I thought I'd be indulgent and tell you how I'm progressing since my spell in hospital and the answer is...fine so far. I even walked up a fairly steep slope without having to stop halfway to catch my breath...no longer need to have a sleep in the afternoons and I can stay up until ten in the evening without wailing that I'm soo tired and need to go to bed now this minute.

I suspect that is the result of taking the thyroid meds actually but I don't much care what it is...just pleased that I'm no longer going to bed while the sun is still shining.

And that six small meals a day is no longer neccessary...well, I do still eat loads of yoghurts between meals but now I'm back to three meals a day and am no longer endlessly hungry and feeling faint.

No more nightmares either...my meds weren't changed actually while I was in hospital so goodness knows why I just have vivid dreams but not those really frightening night terrors...perhaps that's due to the hefty doses of morphine...probably affected my brain!

But...and it's a really big but...smoking.
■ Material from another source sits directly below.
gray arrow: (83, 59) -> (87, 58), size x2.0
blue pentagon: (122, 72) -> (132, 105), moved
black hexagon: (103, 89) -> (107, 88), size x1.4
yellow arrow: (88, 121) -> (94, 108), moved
Now I didn't smoke once while in the hospital...and didn't have a single twinge or feeling that I wanted a ciggie. I'd asked Himself to get rid of all my baccy and papers etc before I came home and he didn't. So what did I do? I had 'just one ciggie' and then it steamrollered into two and three and one after meals and another while on the computor and now I'm virtually back to the way I was before and I'm feckin' furious with myself for giving in so easily. And I have countless packets of prescribed patches and they make no difference to the cravings whatsoever and make my skin itch like mad and I'm going to have to get a grip and start all over again...

So apart from feeling guilty every time I light up, I feel grand. Apart from finding it difficult to concentrate and forgetting the most simple stuff but that could be down to old age rather than anything more sinister...or I could blame it on the morphine again...I blame everything on that, so one more blame won't make much difference.